Hello for the first time in 2018. In the last blog, I tried to be all cute, and claim I could speak what this years words were going to be. I had the best intentions on those being my words for the year, but the year chose different words for me. Words like: humble, stretch, grow, release, are what's coming to mind.
If you follow us through any other realm than just our blog, then you know we had a recent hospital visit that almost took Steve from us again. Being septic, getting strong antibiotics, ALS and it's neurological challenges, and strong pain and anxiety medication rendered him unresponsive. He was overdosed and withdrawing at once. It was one of those moments where we didn't know what Steve would come back, if any, from this experience.
We are so blessed to have not just Steve back, but a significantly less medicated and therefore more alert Steve. Our blessings far outweigh our struggles, but I can't keep running from the struggles. This year has presented us with a financial struggle that's new to us. Without giving too many details (because I really shouldn't/can't) we can no longer sell Steve's paintings. Being on disability and making an income like we did cannot coexist, and well now we have to be really humble and ask for help.

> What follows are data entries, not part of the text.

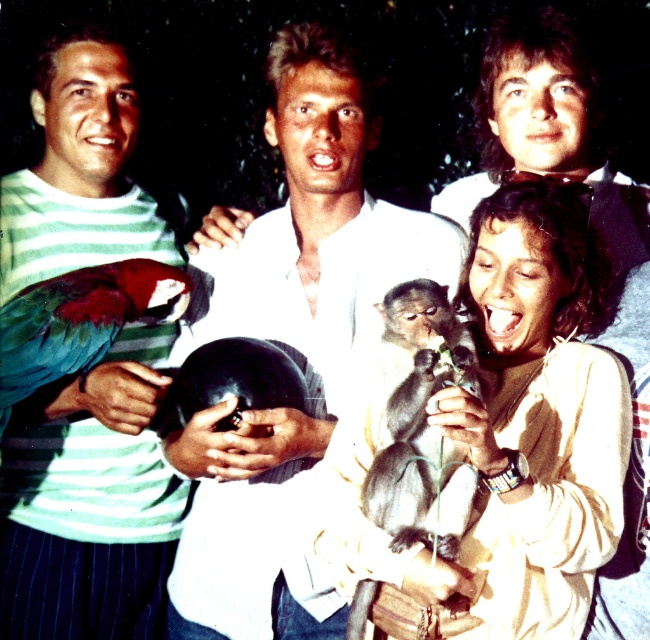
Question: Can you confirm if dark gray furry monkey at center is positioned to the left of green matte parrot at left?

Choices:
 (A) yes
 (B) no

Answer: (B)

Question: Which object is the closest to the dark gray furry monkey at center?

Choices:
 (A) green matte parrot at left
 (B) smooth beige sweater at center

Answer: (B)

Question: Which point appears farthest from the camera in this image?

Choices:
 (A) (31, 324)
 (B) (556, 588)
 (C) (47, 244)

Answer: (C)

Question: Can you confirm if smooth beige sweater at center is positioned below dark gray furry monkey at center?

Choices:
 (A) no
 (B) yes

Answer: (A)

Question: Which is farther from the green striped shirt at left?

Choices:
 (A) smooth beige sweater at center
 (B) dark gray furry monkey at center

Answer: (A)

Question: Does white matte shirt at center come behind smooth beige sweater at center?

Choices:
 (A) no
 (B) yes

Answer: (B)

Asking for help isn't the only way life's humbling me right now. A recent hiccup with our home health, where they almost kicked us out of their service (because they can for any reason they want to), also has left me humble. I tried to control a situation that isn't mine to control, and it definitely backed me into a corner.
A place I don't feel comfortable being in, but as they say growth doesn't happen in our comfort zones. Maybe it's because I grew 5 inches in a summers time growing up, that I remember actual growing pains; but it's happening on a much more spiritual level these days. I don't like relying on others, I don't like being out of control, and currently that's where we are residing.
So 2018, much like the past 7 years have (shout out to our 7 year meet-aversary), definitely brought up all shadows I've avoided for most of my life. This reality is truly having me meet all sides of myself, and learn to love her. It hasn't always been easy, and a lot of times it's left me only being able to take care of Steve, myself, and my immediate responsibilities (dogs, house, bills,); and leave the rest behind.
In a sense it's a release, and not one I was always willing to accept. Letting go of the need to control it all, helps me regain the control of what I do have. Trying to control EVERYTHING around me was literally making me mad. It's one of those things, where I would look back and think, would I come back from this? I felt so ragging mad I thought I was there for life. Until this past Monday, as I'm sobbing on the phone with our home health, begging them not to kick us out. I'm shouting out between tears, "I'm sorry I complained, I'm so grateful for what you all offer me, and I can't do this alone."
I couldn't figure out what about the conversation shook me so much, I couldn't stop thinking about it. It wasn't that I wanted to complain about it because I literally have to accept the situation as is, and that's a reoccurring theme this year. I'm coming to understand that the reason this conversation has stuck with me, shook me, and literally left me changed, is because I finally said the words out loud.
"I can't do this alone. "
I've been trying to for so long. Don't get me wrong, I have my in laws who I call on when I have nobody to help me turn Steve, or to help me deal with our animal roomates. I am a big bummer in the girl chats sometimes because I just need to let it all out, and I come to you all when we need support. So I am opened up to it, but not as much as I need to be.
We need more help than I've been willing to ask for. I know we are in this situation not just to be humbled and learn to ask for help, but to also slow down. We can't hustle and make that money, literally is also a message that I need to stop the hustle of it all. Hustling through routines, through miserable times, through Steve needing me, through one project just to get to the next, through the lists, etc.
My sister in law started a gofundme for us, which I haven't shared yet, because I couldn't bring myself to do it. Because I hadn't been fully knocked down to the root of it, until now. So if you have it to spare you can either donate there, if paypal is more your thing that works too, I'm on venmo (Hope Dezember) I know that's what all the cool kids are doing these days. If you don't want to give money, but want to give a supply or pay a bill we are always open to that. My pharmacy would forever be grateful to anyone paying them.
We do have some things we are working on. Our ALS chapter does do a 750 grant which they did approve me of. The problem is you have to pay the $750 first and then you get refunded, and I haven't had the money to pay 750 to anything. We also want to offer you all some gifts for donations (t-shirts and other things in the works), but again we need money to cover the up front costs.
So that's where we are. Not the easiest blog for me to write, which is why I've avoided it for so long, but here I am. Thank you all for supporting us through this journey continuously. I am forever in awe of each of you one our side.